Verdachte heeft meermalen samen met anderen minerale olie, een milieugevaarlijke stof, verduisterd, die werd vervoerd door tankschepen. Verdachte en zijn mededaders gingen hierbij als volgt te werk. Verdachte sprak (al dan niet samen met zijn vader) op verschillende, meest onopvallende locaties langs het water, in Nederland, België en Duitsland af met de schippers van deze tankschepen. Zij pompten heimelijk, vaak gedurende de nachtelijke uren, een deel van de lading over in een tankauto, die werd bestuurd door de verdachte. Verdachte en zijn vader verkochten de minerale olie vervolgens aan bedrijven voor een gunstige prijs. De verdachten hadden hierbij klaarblijkelijk slechts oog voor hun eigen financiële gewin. Zij hebben het vertrouwen dat de leveranciers en afnemers van de minerale olie in de schippers stelden op ernstige wijze beschaamd. Daarnaast hebben ze op deze manier oneigenlijke concurrentie in de oliehandel in de hand gewerkt.

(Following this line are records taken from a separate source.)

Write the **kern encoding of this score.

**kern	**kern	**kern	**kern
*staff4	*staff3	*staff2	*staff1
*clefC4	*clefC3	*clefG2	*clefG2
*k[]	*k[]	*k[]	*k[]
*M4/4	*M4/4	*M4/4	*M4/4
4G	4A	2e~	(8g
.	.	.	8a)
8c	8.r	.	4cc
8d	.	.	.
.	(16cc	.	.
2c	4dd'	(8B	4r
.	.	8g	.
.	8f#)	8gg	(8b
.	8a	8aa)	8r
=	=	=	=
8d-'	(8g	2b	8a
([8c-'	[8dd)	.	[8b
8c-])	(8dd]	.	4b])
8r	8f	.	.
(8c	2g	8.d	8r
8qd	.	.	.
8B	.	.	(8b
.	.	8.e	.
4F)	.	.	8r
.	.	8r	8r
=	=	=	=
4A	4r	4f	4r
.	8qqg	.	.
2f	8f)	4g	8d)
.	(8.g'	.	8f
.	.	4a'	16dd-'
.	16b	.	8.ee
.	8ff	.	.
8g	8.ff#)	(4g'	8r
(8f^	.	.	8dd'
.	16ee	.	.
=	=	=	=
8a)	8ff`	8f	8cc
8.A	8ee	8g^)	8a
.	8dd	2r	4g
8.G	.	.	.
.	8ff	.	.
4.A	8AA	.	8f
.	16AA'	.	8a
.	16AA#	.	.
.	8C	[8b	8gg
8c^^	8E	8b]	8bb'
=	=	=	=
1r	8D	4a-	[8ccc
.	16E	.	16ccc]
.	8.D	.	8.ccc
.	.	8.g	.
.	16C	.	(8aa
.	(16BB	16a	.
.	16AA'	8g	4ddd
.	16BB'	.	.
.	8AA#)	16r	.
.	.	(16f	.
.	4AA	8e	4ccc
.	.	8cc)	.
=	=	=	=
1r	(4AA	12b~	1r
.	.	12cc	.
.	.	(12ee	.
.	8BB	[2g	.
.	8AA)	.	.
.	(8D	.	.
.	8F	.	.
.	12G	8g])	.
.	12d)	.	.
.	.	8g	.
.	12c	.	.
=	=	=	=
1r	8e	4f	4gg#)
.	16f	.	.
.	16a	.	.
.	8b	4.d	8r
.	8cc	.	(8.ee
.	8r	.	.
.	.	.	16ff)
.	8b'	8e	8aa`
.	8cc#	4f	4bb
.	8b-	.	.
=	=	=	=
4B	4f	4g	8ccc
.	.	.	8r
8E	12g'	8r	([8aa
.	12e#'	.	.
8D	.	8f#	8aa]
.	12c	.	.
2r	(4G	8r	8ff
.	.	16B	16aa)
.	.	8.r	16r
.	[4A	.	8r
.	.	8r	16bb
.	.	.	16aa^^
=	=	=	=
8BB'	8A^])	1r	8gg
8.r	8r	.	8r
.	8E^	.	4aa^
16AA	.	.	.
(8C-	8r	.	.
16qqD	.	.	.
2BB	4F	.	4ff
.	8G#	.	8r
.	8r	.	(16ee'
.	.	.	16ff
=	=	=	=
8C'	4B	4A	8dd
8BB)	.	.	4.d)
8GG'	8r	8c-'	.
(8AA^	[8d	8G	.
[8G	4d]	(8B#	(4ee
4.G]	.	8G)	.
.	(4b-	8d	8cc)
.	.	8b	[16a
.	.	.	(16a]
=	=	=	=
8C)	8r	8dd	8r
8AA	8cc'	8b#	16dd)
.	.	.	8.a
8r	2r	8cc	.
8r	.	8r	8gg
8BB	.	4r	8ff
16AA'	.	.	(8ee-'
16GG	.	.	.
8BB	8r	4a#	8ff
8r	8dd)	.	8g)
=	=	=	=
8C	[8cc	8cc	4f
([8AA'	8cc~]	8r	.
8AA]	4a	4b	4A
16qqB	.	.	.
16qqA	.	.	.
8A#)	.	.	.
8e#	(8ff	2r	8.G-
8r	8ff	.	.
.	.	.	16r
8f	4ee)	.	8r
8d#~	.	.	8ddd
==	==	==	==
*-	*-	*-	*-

Daarnaast heeft de verdachte samen met anderen facturen betreffende de leveringen van die minerale olie valselijk opgemaakt. De facturen werden opgemaakt uit naam van een tweetal bedrijven die klaarblijkelijk waren opgericht respectievelijk werden gebruikt opdat de verdachte en zijn vader zich konden voordoen als bonafide verkopers, verbonden aan bedrijven die niet direct herleidbaar zijn tot hen. De verdachte heeft hierdoor het vertrouwen dat in het maatschappelijk verkeer moet kunnen worden gesteld in de echtheid van dergelijke documenten ernstig beschaamd.

Uit het dossier blijkt dat de verdachte bij vierentwintig verduisteringen van olie betrokken is geweest. Hij had hierin een zeer actieve en centrale rol: hij onderhield het contact met de schippers en de afnemers van de olie, onderhandelde over prijzen en hoeveelheden en zorgde zelf voor het transport en de opslag. Hij heeft bij zijn verhoren en ter terechtzitting geen tot nauwelijks opening van zaken willen geven over de gang van zaken.

Vrijspraken

Feit 1 primair

De officier van justitie heeft zich op het standpunt gesteld dat het onder 1 primair ten laste gelegde feitencomplex diefstal van minerale olie oplevert. De officier heeft aangevoerd dat de verdachte en zijn vader de initiators waren van het ten laste gelegde en dat zij gebruik hebben gemaakt van schippers die de olie achterhielden. In het maatschappelijk verkeer zou haars inziens de term ‘ladingdiefstal’ dan ook het meest passend zijn.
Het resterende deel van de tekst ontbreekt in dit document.